Accelerating Transformer Inference for Translation via Parallel Decoding

Published May 17, 2023 in cs.CL , cs.AI , and cs.LG


Autoregressive decoding limits the efficiency of transformers for Machine Translation (MT). The community proposed specific network architectures and learning-based methods to solve this issue, which are expensive and require changes to the MT model, trading inference speed at the cost of the translation quality. In this paper, we propose to address the problem from the point of view of decoding algorithms, as a less explored but rather compelling direction. We propose to reframe the standard greedy autoregressive decoding of MT with a parallel formulation leveraging Jacobi and Gauss-Seidel fixed-point iteration methods for fast inference. This formulation allows to speed up existing models without training or modifications while retaining translation quality. We present three parallel decoding algorithms and test them on different languages and models showing how the parallelization introduces a speedup up to 38% w.r.t. the standard autoregressive decoding and nearly 2x when scaling the method on parallel resources. Finally, we introduce a decoding dependency graph visualizer (DDGviz) that let us see how the model has learned the conditional dependence between tokens and inspect the decoding procedure.

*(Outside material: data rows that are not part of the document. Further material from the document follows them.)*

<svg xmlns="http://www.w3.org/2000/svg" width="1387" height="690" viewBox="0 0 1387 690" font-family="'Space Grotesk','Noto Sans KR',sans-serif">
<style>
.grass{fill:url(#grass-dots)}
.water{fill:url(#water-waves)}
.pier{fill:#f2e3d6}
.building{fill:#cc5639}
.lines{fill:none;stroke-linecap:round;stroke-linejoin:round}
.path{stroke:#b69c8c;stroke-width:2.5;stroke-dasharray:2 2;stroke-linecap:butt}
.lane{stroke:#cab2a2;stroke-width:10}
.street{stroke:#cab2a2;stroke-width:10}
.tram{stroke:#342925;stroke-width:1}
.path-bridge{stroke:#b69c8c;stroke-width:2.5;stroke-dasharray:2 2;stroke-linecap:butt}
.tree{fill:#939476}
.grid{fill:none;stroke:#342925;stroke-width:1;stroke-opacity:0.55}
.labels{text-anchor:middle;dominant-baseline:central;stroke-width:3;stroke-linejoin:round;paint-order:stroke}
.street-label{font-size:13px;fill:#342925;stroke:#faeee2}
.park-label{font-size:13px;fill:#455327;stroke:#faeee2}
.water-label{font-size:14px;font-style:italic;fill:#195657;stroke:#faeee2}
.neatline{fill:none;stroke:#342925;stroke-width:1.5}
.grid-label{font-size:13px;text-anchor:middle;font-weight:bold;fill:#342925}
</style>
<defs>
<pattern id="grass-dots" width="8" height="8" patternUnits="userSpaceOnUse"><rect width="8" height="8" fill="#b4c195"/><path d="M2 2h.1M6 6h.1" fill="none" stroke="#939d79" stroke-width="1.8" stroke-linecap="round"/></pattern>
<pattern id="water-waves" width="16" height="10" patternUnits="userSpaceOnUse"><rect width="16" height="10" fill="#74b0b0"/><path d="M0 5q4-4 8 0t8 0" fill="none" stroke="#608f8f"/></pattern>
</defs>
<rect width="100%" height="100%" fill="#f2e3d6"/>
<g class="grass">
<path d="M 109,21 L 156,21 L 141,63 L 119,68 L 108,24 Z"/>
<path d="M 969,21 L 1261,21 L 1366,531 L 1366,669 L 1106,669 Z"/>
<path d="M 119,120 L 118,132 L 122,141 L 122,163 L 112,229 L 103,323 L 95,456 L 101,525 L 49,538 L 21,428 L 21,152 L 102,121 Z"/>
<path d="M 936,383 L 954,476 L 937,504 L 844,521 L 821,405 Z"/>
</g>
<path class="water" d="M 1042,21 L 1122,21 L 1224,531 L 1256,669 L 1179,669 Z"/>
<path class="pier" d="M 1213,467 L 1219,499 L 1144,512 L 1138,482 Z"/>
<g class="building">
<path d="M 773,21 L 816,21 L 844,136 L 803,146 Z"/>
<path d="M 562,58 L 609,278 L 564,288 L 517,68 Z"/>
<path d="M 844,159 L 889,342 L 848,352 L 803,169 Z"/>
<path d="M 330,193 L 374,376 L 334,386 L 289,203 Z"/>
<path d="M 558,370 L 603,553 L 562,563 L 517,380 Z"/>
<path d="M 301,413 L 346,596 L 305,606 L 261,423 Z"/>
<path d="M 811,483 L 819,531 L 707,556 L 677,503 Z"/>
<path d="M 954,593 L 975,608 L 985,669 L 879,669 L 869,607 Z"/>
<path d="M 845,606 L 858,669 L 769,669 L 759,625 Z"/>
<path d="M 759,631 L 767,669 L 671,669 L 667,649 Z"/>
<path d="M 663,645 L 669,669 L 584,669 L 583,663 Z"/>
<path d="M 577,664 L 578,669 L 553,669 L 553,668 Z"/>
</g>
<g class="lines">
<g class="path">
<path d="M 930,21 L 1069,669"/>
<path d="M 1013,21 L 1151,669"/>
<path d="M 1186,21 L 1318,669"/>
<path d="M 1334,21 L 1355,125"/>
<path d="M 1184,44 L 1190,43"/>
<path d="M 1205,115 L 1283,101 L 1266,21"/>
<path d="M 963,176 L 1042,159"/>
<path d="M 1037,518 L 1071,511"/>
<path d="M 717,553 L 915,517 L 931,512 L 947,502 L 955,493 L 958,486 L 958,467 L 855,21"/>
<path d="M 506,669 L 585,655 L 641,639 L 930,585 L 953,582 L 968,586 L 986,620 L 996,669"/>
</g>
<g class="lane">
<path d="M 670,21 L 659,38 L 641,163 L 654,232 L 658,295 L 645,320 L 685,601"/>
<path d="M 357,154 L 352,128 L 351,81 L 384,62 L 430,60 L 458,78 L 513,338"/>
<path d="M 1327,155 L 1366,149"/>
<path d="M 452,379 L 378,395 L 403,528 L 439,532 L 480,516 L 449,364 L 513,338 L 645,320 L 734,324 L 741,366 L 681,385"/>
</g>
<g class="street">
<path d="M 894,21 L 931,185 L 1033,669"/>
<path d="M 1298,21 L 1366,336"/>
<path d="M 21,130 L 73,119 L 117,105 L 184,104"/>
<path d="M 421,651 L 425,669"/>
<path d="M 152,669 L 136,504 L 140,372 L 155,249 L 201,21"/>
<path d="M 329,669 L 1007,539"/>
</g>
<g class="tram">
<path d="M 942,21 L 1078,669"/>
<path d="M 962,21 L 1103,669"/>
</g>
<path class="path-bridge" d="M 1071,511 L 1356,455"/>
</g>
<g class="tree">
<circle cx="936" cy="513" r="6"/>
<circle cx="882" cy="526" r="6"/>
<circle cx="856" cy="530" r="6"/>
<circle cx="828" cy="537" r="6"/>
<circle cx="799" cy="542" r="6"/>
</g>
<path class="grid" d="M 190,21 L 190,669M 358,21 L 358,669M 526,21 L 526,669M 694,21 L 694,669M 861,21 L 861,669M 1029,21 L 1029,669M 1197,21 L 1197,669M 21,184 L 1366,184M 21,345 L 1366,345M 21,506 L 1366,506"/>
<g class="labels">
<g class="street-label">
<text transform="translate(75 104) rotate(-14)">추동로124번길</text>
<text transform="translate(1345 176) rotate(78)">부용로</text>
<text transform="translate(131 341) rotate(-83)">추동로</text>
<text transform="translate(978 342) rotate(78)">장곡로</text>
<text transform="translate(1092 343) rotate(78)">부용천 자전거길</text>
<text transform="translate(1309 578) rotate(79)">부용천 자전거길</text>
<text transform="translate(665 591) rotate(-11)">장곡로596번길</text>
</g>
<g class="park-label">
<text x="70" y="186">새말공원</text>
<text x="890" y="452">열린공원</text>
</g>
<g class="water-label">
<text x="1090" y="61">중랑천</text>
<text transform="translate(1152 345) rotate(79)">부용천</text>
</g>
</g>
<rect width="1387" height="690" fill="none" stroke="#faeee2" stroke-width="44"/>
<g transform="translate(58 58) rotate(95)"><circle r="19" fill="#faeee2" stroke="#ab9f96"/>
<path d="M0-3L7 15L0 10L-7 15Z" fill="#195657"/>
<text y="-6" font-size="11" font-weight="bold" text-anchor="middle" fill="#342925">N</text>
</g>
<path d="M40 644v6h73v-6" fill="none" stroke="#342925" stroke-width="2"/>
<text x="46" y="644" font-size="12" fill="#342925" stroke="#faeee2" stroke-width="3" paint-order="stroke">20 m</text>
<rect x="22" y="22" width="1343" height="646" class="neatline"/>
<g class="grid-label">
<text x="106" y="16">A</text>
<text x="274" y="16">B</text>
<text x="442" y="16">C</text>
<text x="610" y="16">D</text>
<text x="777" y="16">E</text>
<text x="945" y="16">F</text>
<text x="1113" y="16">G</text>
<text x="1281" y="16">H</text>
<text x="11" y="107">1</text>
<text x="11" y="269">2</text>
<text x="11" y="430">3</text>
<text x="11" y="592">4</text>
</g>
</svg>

  • The paper addresses efficiency challenges in Transformer-based Machine Translation, specifically targeting the autoregressive inference process.

  • Three novel parallel decoding algorithms are introduced, demonstrating up to 38% speed improvements without sacrificing translation quality.

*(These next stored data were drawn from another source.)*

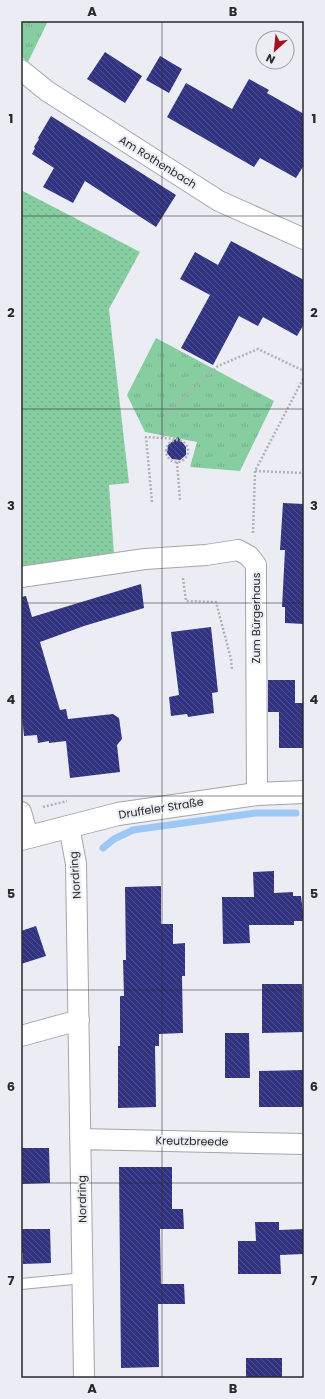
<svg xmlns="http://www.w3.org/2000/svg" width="325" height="1399" viewBox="0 0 325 1399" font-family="Poppins,sans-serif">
<defs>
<pattern id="grass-dots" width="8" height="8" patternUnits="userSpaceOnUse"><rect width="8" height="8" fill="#86cda0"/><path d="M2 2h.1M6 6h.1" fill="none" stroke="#74b08a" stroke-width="1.8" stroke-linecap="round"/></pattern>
<pattern id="park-tufts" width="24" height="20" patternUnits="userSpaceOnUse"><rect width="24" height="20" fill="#86cda0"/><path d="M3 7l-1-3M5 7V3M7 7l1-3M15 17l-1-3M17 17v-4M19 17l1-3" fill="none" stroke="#74b08a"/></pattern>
<pattern id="building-back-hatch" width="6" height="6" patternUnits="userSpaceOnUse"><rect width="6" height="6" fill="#323380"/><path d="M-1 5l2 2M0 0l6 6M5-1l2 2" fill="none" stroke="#4e4f8d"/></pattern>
</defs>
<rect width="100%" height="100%" fill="#ecedf4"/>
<path fill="url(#grass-dots)" d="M21 190 140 252 109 309 129 483 109 485 114 554 21 568Z"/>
<path fill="url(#park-tufts)" d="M21 21H48L28 62 21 56Z
M156 338 274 401 240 471 190 467 197 442 145 432 127 395Z"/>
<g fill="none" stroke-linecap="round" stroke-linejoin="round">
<path stroke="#9dc8f4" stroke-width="7" d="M103 848 114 839 133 830 256 813H296"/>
</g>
<path fill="url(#building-back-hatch)" d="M105 52 142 76 125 103 87 79Z
M160 56 182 69 169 93 146 80Z
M249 79 269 90 267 93 304 114V165L296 178 260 158 254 167 167 117 186 83 232 109Z
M51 116 176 195 156 227 85 181 73 203 43 187 54 168 32 154 35 148 34 147 39 139 38 138Z
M231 241 304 280V324L297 336 263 317 258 326 239 316 213 365 181 348 210 295 180 279 195 252 218 265Z
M178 437 186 447V455L180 460 172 459 167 453 168 445Z
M283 503 304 504V624L285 623V607H282L285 550H280Z
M141 584 144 608 84 626 40 642 60 710 66 709 68 719 113 714 119 718 122 739 117 745 120 772 70 778 66 741 49 743V741L38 743 37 735 24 736 21 705V597L26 596 32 617Z
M211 627 218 692 212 693 214 713 188 717 187 714 171 716 169 697 179 695 171 632Z
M268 680H295V703H304V748H279V712H268Z
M274 871V893L293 892V896H301L304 921H294V925H249L250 943 223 944 222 897H254L253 872Z
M161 886V924H173V944L185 943V976H182L183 1033 159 1034V1046H155L156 1107 118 1108V1046H120V996H124L123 960H126L125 887Z
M36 926 46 956 21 964V931Z
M262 984H302L303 1032 262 1033Z
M225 1033H249L250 1078H225Z
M303 1070 304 1107H259V1071Z
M21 1148H49L50 1183 21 1184Z
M119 1167H172V1209H183L184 1229H160L161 1284H184L185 1304H158L159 1367 121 1368Z
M255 1222H279V1230L304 1229V1254L280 1255 281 1274H238V1241H256Z
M22 1229H50L51 1263 23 1264V1253H21Z
M246 1358H282V1378H246Z"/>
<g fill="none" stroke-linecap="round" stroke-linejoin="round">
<defs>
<path id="lane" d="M21 1284 84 1278"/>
<path id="street" d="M21 70 47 91 219 201 304 239
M21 577 145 559 206 555 238 550 249 556 256 565V582L257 794
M21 812 28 836
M69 826 76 864 84 1378
M21 1036 79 1020
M80 1139 304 1144"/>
<path id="secondary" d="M21 839 118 814 257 794 304 792"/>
</defs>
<use href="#lane" stroke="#a4a5ab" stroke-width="12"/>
<use href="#street" stroke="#a4a5ab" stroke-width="22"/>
<use href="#secondary" stroke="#a4a5ab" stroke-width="24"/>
<path stroke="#b1b2b7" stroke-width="2.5" stroke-dasharray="2 2" stroke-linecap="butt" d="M163 437 165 416 218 366 258 349 304 371
M166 451a11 11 0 1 1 22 0a11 11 0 1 1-22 0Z
M177 462 180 500
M255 471 304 473
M152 502 146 437 178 439
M253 533 255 471 304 377
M183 578 186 601 216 602 231 659 232 670
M43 807 67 801
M303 815 304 824"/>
<use href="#lane" stroke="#fff" stroke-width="10"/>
<use href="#street" stroke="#fff" stroke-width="20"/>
<use href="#secondary" stroke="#fff" stroke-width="22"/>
</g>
<path fill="none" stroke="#28292b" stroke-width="1" stroke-opacity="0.55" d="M162 21V1378M21 216H304M21 409H304M21 603H304M21 796H304M21 990H304M21 1183H304"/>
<g text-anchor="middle" stroke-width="4" stroke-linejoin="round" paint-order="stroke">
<g font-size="11" fill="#28292b" stroke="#ecedf4">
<text transform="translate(158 162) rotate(32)" y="4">Am Rothenbach</text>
<text transform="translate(256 618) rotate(-90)" y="4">Zum Bürgerhaus</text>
<text transform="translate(161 808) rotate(-9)" y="4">Druffeler Straße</text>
<text transform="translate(75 875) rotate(-94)" y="4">Nordring</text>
<text transform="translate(192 1141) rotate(1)" y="4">Kreutzbreede</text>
<text transform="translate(82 1199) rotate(-91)" y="4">Nordring</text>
</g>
</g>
<rect width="325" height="1399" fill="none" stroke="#ecedf4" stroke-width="44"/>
<g transform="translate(275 50) rotate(207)"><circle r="19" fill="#ecedf4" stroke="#9e9fa4"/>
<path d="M0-3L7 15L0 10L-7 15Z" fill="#a60e22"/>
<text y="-6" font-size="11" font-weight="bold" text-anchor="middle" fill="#28292b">N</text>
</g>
<rect x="22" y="22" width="281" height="1355" fill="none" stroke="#28292b" stroke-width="1.5"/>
<g font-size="13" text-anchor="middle" font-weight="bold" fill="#28292b">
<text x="92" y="16">A</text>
<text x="233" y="16">B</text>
<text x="11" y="123">1</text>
<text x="314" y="123">1</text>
<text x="11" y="317">2</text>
<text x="314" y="317">2</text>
<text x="11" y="510">3</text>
<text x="314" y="510">3</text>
<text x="11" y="704">4</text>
<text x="314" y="704">4</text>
<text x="11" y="898">5</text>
<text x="314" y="898">5</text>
<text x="11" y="1091">6</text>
<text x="314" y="1091">6</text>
<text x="11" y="1285">7</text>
<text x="314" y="1285">7</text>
<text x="92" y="1393">A</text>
<text x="233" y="1393">B</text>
</g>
</svg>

  • Empirical experiments show that speed gains nearly double on parallel computational resources, maintaining BLEU score metrics.

  • A new tool called Decoding Dependency Graph visualizer (DDGviz) is introduced, and scalability and resource impact are analyzed, acknowledging the methodology's reliance on parallel computing.


Transformers have significantly advanced the state of Machine Translation (MT), but their autoregressive nature during inference - where each token prediction depends on previously generated tokens - limits their computational efficiency, particularly in latency-sensitive environments. Previous approaches to mitigate this issue involve specific network architectures or learning-based methods, which tend to trade off translation quality for inference speed. This paper introduces a novel approach that circumvents the need for such trade-offs.

Parallel Decoding Strategies

The core contribution of this work is the reframing of standard greedy autoregressive decoding with parallel formulations, drawing on classic fixed-point iteration methods – Jacobi and Gauss-Seidel. The authors propose three parallel decoding algorithms termed Parallel Jacobi (PJ), Parallel Gauss-Seidel Jacobi (PGJ), and Hybrid Gauss-Seidel Jacobi (HGJ), which differ in how they handle blocking and sequence generation. Crucially, they offer speed improvements up to 38% compared to traditional autoregressive decoding without compromising quality.

Empirical Results

Through rigorous experimental validation across multiple languages and model sizes, these parallel decoding algorithms demonstrate promising speed gains. Reported speed increases peg up to nearly 2x when methods are scaled on parallel computational resources, preserving translation quality according to BLEU score metrics. Notably, this is achieved without the heavy computational overhead incurred by retraining or engineering densely parameterized models, a feat yet unmatched by other methods in the same domain.

Method Analysis and Tools

The introduction of a Decoding Dependency Graph visualizer (DDGviz) is another significant stride, providing insights into the conditional dependencies of generated tokens during decoding. Additionally, the authors underpin their method's flexibility with further analyses illustrating scaling efficiency and the potential impact on computational resources. Interestingly, the paper discusses the trade-offs and limitations of their approach, acknowledging the need for parallel resources to realize the observed inference speedups.


This paper presents an efficient, model-agnostic method for accelerating transformer inference in machine translation. By leveraging iterative refinement methods from numerical analysis, the approach showcases wall-clock speed improvements while maintaining high translation fidelity, effectively providing a new practical avenue for deploying MT systems in resource-constrained settings.